Fifty years ago, Apollo 11 launched from the Kennedy Space Center on Merritt Island, Florida. However, the command module that brought those astronauts to the moon and back was built in Downey, California. Today, a replica sits outside the Columbia Memorial Space Center.
“The final construction was in Building 290, and it's now a 24-Hour Fitness,” said Benjamin Dickow, who directs the center. “So if you walk in there and work out, you'll know that the ship that went to the moon was built on that property.”
A history of aeronautics in Downey
Before the space race of the 1960s, aeronautics workers built aircraft in Downey. The small city played a key role in equipping Allied forces with planes and parts during World War II.

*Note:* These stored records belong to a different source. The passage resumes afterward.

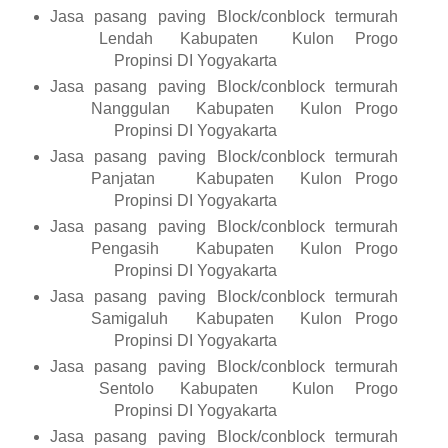
Jasa pasang paving Block/conblock termurah
Lendah
Kabupaten
Kulon Progo
Propinsi DI Yogyakarta
Jasa pasang paving Block/conblock termurah
Nanggulan
Kabupaten
Kulon Progo
Propinsi DI Yogyakarta
Jasa pasang paving Block/conblock termurah
Panjatan
Kabupaten
Kulon Progo
Propinsi DI Yogyakarta
Jasa pasang paving Block/conblock termurah
Pengasih
Kabupaten
Kulon Progo
Propinsi DI Yogyakarta
Jasa pasang paving Block/conblock termurah
Samigaluh
Kabupaten
Kulon Progo
Propinsi DI Yogyakarta
Jasa pasang paving Block/conblock termurah
Sentolo
Kabupaten
Kulon Progo
Propinsi DI Yogyakarta
Jasa pasang paving Block/conblock termurah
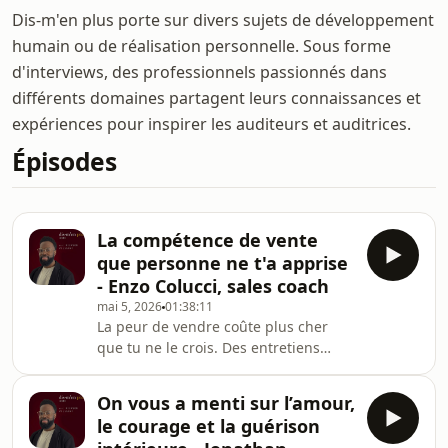
Dis-m'en plus porte sur divers sujets de développement
humain ou de réalisation personnelle. Sous forme
d'interviews, des professionnels passionnés dans
différents domaines partagent leurs connaissances et
expériences pour inspirer les auditeurs et auditrices.
Épisodes
La compétence de vente
que personne ne t'a apprise
- Enzo Colucci, sales coach
mai 5, 2026
01:38:11
La peur de vendre coûte plus cher
que tu ne le crois. Des entretiens
ratés, des projets abandonnés, des
opportunités manquées et personne
On vous a menti sur l’amour,
ne t&#39;a appris comment faire
le courage et la guérison
autrement.Dans cet épisode, je reçois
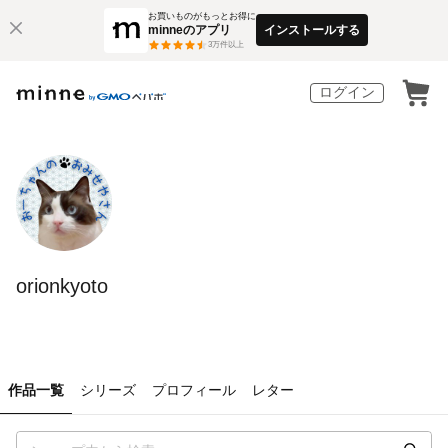
お買いものがもっとお得に
minneのアプリ
インストールする
3
万件以上
ログイン
orionkyoto
作品一覧
シリーズ
プロフィール
レター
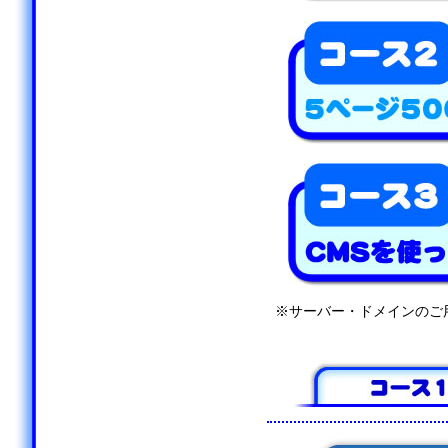
※サーバー・ドメインのご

After the war, North American Aviation (NAA) started operating in Downey, and employed thousands.
In 1960, the company won the bid from NASA to design and construct the command and service module (CSM) for the Apollo program. Functioning as a mothership, the CSM carried a crew of astronauts and the second Apollo spacecraft, the “lunar module,” to lunar orbit, and brought the astronauts back to Earth.

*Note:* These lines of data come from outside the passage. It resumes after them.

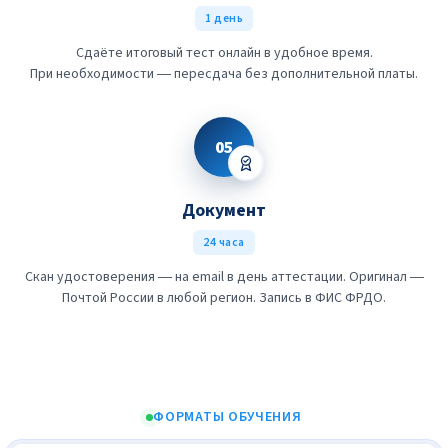
1 день
Сдаёте итоговый тест онлайн в удобное время.
При необходимости — пересдача без дополнительной платы.
05
Документ
24 часа
Скан удостоверения — на email в день аттестации. Оригинал —
Почтой России в любой регион. Запись в ФИС ФРДО.
ФОРМАТЫ ОБУЧЕНИЯ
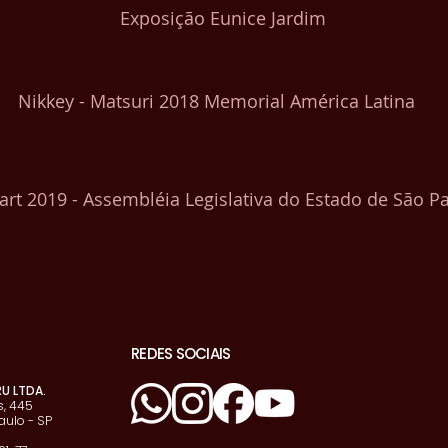
Exposição Eunice Jardim
Nikkey - Matsuri 2018 Memorial América Latina
art 2019 - Assembléia Legislativa do Estado de São P
REDES SOCIAIS
RU LTDA.
, 445
aulo - SP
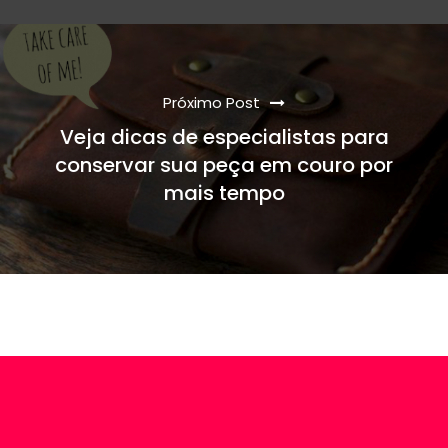
Próximo Post
Veja dicas de especialistas para
conservar sua peça em couro por
mais tempo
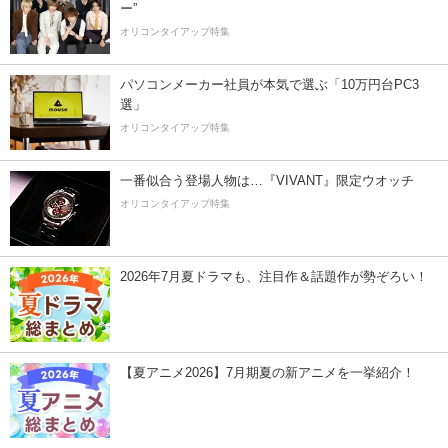
ー”
オリコンタイアップ特集
パソコンメーカー社員が本気で選ぶ「10万円台PC3
選」
オリコンタイアップ特集
一番似合う登場人物は…『VIVANT』限定ウオッチ
オリコンタイアップ特集
2026年7月夏ドラマも、注目作＆話題作が勢ぞろい！
【夏アニメ2026】7月期夏の新アニメを一挙紹介！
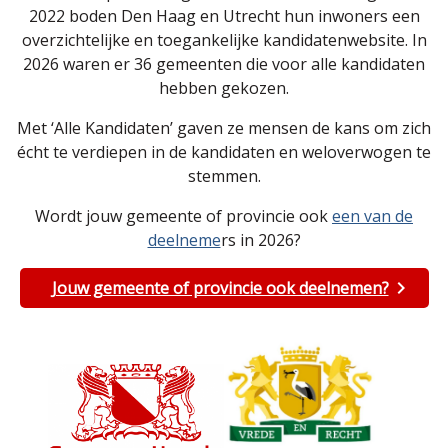
2022 boden Den Haag en Utrecht hun inwoners een
overzichtelijke en toegankelijke kandidatenwebsite. In
2026 waren er 36 gemeenten die voor alle kandidaten
hebben gekozen.
Met ‘Alle Kandidaten’ gaven ze mensen de kans om zich
écht te verdiepen in de kandidaten en weloverwogen te
stemmen.
Wordt jouw gemeente of provincie ook
een van de
deelneme
rs in 2026?
Jouw gemeente of provincie ook deelnemen?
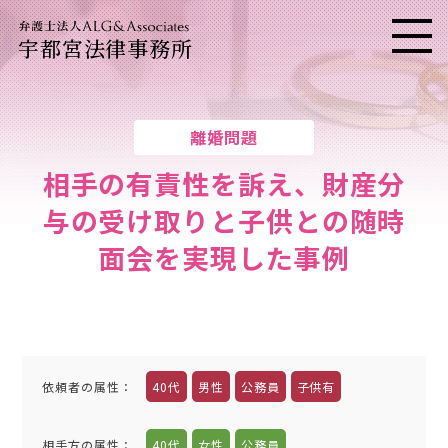
宇都宮法律事務所
メニ
離婚問題
相手の有責性を訴え、財産分
与の受け取りと子供との随時
面会を実現した事例
依頼者の属性
：
40代
男性
公務員
子供有
相手方の属性
：
40代
女性
公務員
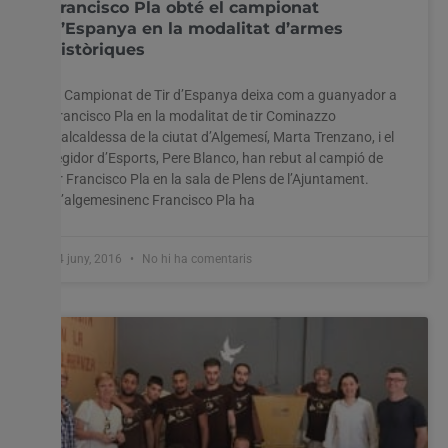
Francisco Pla obté el campionat
d’Espanya en la modalitat d’armes
històriques
El Campionat de Tir d’Espanya deixa com a guanyador a
Francisco Pla en la modalitat de tir Cominazzo
L’alcaldessa de la ciutat d’Algemesí, Marta Trenzano, i el
regidor d’Esports, Pere Blanco, han rebut al campió de
Utilitzem cookies al nostre lloc web per oferir-vos
tir Francisco Pla en la sala de Plens de l’Ajuntament.
l'experiència més rellevant recordant les vostres preferències
L’algemesinenc Francisco Pla ha
i visites repetides. En fer clic a "Acceptar-ho tot", accepteu
l'ús de TOTES les cookies. Tanmateix, podeu visitar
"Configuració de les galetes" per proporcionar un
consentiment controlat.
24 juny, 2016
No hi ha comentaris
Configuració cookies
Accepta tot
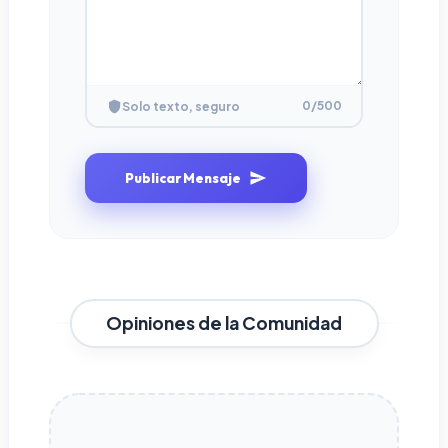
0
/500
Solo texto, seguro
Publicar Mensaje
Opiniones de la Comunidad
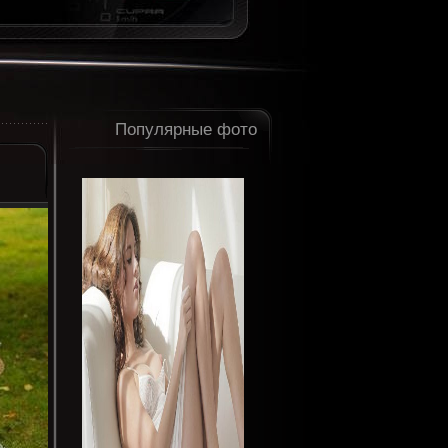
Популярные фото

Once NAA won the bid, its workforce ballooned and 35,000 workers descended on the small city.
“A huge majority were just blue collar technicians who could build stuff with their hands,” said Dickow. “This facility was bigger than Disneyland. 24/7, three shifts a day, tons of people and activity.”
Remembering Apollo 11
One of those workers was Charles H. Lowry, who designed the parachute system that, at the tail end of the mission, guided the astronauts safely back to Earth.
“All of the designers on Apollo were sitting on the edge of their chairs, and they were so relieved when we get down [to the moon],” remembered Lowrey. “But of course in my case, the game has just started. I have to get them home.”
Charles H. Lowry at the Columbia Memorial Space Center. Photo by Amy Ta.
He’s 87 now, but can still remember the relief he felt when those chutes opened and the capsule floated down into the Pacific Ocean, 900 miles southwest of Hawaii.
“When the main chutes came out at about 10,000 feet, that's when we all say we're home,” said Lowry. “And the astronauts go nuts when they look out the window and see the most beautiful parachutes above them, and you get all these superlatives like ‘Beautiful! Gorgeous! Amazing,’ and all the crews were just elated. And then it's a soft ride down to the water.”
Another engineer, Nathaniel LeVert, shares that pride. He was working on an early satellite system for Douglas Aircraft in Southern California, when Downey called.
“I would have worked for nothing because I was just so fascinated with what they had me doing,” he said.
LeVert was tasked with designing a system to pressurize the liquid oxygen tank, which allows the main engines to combust in oxygenless space.
“We did a lot of testing, and finally we will get the results we wanted,” he said. “I couldn't sleep at night when I was thinking that they're going to fly.”
On race and discrimination
Nathaniel LeVert is now 85. At the Columbia Space Center, he recently showed KCRW the designs and calculations that he hand-drew and tabulated in the 1960s during his time in the Apollo mission.
Sitting next to LeVert was his colleague and friend, 84-year-old Shelby Jacobs, who developed the camera systems that captured amazing images during the Apollo missions, like the famous “Blue Marble” image that provided definite proof that the Earth was round. It also captured one of the most repeated images in space history: the separation between the first and second stages of the Apollo 6 spacecraft in 1968.
While Jacobs and LeVert said they are proud of everything they accomplished in the modern space program, it wasn’t easy for them in the workplace. It was the 1960s, and they’re both African American.
“It was a hostile environment for us,” said Jacobs. “My entire career, I never had a job that had been preceded by a 'black' before. And if I moved on, I was replaced by a white person… There was a certain resistance to us because we were taking jobs that were previously allocated for white males.”
He said women had to deal with similar discrimination issues.
At that time, LeVert and Jacobs couldn’t even live in Downey, they said. Most black employees lived in Watts
“For the same reason segregation happened in the South, it was here too,” said Jacobs. “We could not live where we wanted to live. Our segregation was what I refer to as ‘de facto.’ There was no law that said you couldn't do these things, but it was just kind of known. Even though we went to the same bathroom, we couldn't live in Downey.”
Today, Jacobs and LeVert are celebrated as two of many heroes of the Apollo program in Downey.
What do they think NASA should do next?
“Personally I don't think we need to go back to the moon,” said LeVert. “I think there has got to be another place that's supporting life. I just believe that.”
The Columbia Memorial Space Center is hosting several events this week to celebrate the 50th anniversary of Apollo 11.